Dans la sphère politique, évidemment, les femmes s’empressent de rebondir sur le sujet. Élisabeth Moreno, ministre chargée de l’Égalité entre les femmes et les hommes, a apporté son soutien au mouvement, le 20 novembre, sur France Info. Lydia Guirous, féministe engagée, ancienne militante au parti radical et membre du parti Républicain, appelle à faire attention aux abus des dénonciations #metoo, au micro de Sud Radio. « Cela devient une tradition à la veille des élections présidentielles, vous avez toujours les néo-féministes qui se mobilisent. Pour la saison 2022, américanisation oblige, nous voilà partis pour une interminable session MeToo, elle ajoute, Oui, j’ai vu les porcs qu’il fallait balancer, mais j’ai vu aussi les petites cochonnes. »
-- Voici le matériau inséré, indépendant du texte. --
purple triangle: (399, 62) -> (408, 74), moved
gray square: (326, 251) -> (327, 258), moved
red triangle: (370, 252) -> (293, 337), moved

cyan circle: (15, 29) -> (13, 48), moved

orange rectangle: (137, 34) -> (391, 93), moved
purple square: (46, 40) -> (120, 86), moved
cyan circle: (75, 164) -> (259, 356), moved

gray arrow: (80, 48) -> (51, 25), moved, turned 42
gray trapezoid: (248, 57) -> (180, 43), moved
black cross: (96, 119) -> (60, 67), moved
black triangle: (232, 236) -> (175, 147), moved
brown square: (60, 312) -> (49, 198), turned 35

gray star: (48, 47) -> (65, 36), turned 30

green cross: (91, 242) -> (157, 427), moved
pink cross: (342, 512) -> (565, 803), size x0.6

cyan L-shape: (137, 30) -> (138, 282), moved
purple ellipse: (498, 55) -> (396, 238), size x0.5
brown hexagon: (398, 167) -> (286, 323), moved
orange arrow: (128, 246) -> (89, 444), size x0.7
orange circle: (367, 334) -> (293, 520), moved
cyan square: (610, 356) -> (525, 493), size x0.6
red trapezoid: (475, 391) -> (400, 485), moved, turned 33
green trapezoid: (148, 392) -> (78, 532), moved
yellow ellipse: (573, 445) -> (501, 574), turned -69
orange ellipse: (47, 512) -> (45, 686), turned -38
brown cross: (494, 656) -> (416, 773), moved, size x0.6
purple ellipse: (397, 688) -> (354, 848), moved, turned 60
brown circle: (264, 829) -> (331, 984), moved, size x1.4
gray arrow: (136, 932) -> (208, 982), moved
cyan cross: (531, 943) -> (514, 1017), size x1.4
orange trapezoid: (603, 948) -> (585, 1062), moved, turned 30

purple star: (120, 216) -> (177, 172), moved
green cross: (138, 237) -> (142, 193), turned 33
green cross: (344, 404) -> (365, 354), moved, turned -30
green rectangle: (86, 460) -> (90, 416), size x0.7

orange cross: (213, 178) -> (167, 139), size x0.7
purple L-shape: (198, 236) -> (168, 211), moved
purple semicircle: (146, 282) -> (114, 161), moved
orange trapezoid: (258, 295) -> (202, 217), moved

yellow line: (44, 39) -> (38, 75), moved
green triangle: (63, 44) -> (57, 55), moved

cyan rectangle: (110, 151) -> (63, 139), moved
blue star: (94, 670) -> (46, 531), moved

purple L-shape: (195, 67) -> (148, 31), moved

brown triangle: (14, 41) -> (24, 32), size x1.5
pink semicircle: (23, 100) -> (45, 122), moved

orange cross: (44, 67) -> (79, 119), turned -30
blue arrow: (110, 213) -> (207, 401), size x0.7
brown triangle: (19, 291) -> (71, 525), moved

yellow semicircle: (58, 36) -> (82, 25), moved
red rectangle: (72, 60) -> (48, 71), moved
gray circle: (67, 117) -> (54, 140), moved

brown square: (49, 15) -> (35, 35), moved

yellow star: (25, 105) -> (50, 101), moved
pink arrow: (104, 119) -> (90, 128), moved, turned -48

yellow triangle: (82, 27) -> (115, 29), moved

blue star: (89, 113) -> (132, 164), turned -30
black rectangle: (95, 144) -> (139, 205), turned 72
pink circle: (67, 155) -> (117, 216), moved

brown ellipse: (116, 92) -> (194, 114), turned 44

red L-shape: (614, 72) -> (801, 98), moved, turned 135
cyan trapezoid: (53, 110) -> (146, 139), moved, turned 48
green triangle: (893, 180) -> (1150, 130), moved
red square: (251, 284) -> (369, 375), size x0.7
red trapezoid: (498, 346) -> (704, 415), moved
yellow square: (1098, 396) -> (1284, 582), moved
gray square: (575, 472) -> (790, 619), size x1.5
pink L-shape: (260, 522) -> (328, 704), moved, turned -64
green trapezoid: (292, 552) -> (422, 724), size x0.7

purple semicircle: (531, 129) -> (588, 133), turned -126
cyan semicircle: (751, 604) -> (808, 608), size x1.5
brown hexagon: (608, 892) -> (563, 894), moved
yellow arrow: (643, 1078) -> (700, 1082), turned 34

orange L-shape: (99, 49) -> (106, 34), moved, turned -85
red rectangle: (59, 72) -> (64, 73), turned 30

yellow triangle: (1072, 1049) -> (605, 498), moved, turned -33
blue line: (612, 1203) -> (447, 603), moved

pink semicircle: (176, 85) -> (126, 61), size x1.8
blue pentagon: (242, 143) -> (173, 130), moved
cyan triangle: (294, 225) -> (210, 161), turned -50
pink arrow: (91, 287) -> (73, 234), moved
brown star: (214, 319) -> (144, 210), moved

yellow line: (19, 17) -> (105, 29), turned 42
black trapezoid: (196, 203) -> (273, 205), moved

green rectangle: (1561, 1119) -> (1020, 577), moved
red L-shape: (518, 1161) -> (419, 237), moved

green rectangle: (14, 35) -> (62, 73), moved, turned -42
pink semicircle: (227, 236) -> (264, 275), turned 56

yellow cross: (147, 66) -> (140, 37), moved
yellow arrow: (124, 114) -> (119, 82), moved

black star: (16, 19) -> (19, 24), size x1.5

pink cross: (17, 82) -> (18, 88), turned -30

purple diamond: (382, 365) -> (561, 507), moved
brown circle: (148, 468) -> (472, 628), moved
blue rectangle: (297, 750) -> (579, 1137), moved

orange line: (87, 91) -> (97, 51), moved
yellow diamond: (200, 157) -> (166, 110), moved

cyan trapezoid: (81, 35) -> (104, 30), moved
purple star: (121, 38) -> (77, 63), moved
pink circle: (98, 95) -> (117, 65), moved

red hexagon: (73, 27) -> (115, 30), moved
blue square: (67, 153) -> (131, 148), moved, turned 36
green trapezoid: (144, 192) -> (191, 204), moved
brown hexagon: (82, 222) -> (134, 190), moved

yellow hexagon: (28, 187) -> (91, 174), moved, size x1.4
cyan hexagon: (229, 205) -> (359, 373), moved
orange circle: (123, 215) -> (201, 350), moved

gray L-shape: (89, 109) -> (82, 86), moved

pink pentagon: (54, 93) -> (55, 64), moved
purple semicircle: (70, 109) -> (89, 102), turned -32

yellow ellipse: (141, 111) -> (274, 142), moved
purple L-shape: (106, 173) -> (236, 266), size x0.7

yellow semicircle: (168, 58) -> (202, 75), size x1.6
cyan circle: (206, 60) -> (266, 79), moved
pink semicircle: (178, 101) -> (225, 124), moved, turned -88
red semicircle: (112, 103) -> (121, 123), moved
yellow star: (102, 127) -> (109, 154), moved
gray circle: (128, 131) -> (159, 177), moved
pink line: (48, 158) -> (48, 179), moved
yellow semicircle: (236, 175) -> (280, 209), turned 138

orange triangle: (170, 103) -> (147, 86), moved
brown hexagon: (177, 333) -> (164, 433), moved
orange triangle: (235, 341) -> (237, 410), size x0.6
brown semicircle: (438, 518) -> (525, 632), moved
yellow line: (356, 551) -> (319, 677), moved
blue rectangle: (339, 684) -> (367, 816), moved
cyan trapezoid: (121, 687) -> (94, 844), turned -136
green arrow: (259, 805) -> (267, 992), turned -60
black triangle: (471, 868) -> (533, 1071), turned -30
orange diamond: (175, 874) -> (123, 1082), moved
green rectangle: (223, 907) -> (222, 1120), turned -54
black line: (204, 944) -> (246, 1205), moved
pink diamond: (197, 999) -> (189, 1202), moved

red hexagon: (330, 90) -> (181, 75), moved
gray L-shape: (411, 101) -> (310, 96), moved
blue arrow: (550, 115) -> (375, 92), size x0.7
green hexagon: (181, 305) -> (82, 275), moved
Retour au cortège MeToo qui achève sa route place de la République. Il est 16 heures. Aux côtés des militantes, Sandrine Rousseau s’époumone dans le micro : « Nous sommes fortes, nous sommes fières, féministes et radicales en colère ». Quel avenir pour le monde politique français ? Un ministre de l’intérieur en activité, accusé d’abus de pouvoir et d’agressions sexuelles et bientôt un futur Président sous le même régime d’accusation ?… Sandrine Rousseau conclut : « Nous lutterons, car nous l’avons décidé. Le temps de l’impunité est révolu. » La vague violette se dissipe. Seulement un temps. À plus tard.